Not yet, Prof Garnett acknowledges, but in what my colleague Nelson Tebbe (who writes a short reply essay in the symposium) describes as "Garnett's boldest intellectual maneuver," he offers a "how-to guide for anti-cloxxers":
In Joshua 10:12, God makes the sun and moon stand still in the sky so that the Israelites can finish the job of slaying their Amorite enemies. From this verse, a Jew, Christian, or Muslim could infer that God and God alone has the power to determine when the sun goes down. Hence, on a straightforward textualist reading, permanent Daylight Savings [sic] Time is blasphemy.
With due respect, the argument seems upside-down. If the point is that humans oughtn't to try to do a job reserved for God, then one would think that making any account of time permanent is better than the status quo in which humans change the time--i.e., play God--twice a year.
Garnett responds to this objection (a version of which Professor Tebbe also includes in his reply essay) by observing that "there is no requirement that religious beliefs be sensible, coherent, or non-self-contradictory."
(b) But what about the second question? No one will be required to "observe" Daylight Saving Time, so long as they show up for whatever they're required to show up for at the right time. Thus, if Sam has a court appearance at 10 am DST but Sam is a religiously scrupled anti-cloxxer, he can just note in his datebook that his appearance is at 9 am. How is that possibly a burden, much less a substantial burden, on Sam's free exercise of religious anti-cloxxerism?

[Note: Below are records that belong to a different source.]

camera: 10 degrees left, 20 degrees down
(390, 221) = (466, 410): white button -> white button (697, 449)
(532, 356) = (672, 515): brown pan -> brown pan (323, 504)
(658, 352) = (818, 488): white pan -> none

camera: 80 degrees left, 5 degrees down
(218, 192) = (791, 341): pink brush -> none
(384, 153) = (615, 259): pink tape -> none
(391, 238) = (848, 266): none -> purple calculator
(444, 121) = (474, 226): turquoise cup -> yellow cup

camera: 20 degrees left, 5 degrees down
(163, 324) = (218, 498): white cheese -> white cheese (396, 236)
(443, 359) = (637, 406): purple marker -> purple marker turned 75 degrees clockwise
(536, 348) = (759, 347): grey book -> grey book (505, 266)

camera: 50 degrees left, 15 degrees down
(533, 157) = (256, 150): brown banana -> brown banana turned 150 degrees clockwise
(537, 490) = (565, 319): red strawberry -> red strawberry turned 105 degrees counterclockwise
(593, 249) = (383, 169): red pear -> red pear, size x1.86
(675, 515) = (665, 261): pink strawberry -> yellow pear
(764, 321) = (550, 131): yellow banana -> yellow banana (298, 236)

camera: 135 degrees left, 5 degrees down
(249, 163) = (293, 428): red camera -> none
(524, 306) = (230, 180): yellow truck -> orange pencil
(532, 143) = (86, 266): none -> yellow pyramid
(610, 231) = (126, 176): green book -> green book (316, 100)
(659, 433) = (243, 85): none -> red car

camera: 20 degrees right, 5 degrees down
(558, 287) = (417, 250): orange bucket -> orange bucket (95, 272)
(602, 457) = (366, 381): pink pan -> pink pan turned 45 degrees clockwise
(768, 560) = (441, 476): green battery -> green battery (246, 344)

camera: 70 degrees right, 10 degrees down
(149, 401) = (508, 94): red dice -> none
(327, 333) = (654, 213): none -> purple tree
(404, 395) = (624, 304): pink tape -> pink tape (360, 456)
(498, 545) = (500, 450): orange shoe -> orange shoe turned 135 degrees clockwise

Garnett answers that requiring anti-cloxxers to use a different time is itself discriminatory. Tebbe calls this gambit "intriguing but unpersuasive, because the law doesn't require anti-cloxxers to use different time; their religion does." Garnett in turn says that cases like Zubik v. Burwell "show that the procedure for obtaining a religious exception can itself violate RFRA" and that therefore "if a government employer says the workday starts at 9 am DST, it is unacceptable to require a religiously scrupled anti-cloxxer to arrive at 8 am Standard Time. RFRA demands an accommodation, which means that the anti-cloxxer can arrive at 9 am Standard Time."
I must say that, like Tebbe, I find Garnett's argument intriguing and creative but almost crazy. However, it ultimately seems no crazier than the rest of the Supreme Court's recent religious exceptions jurisprudence.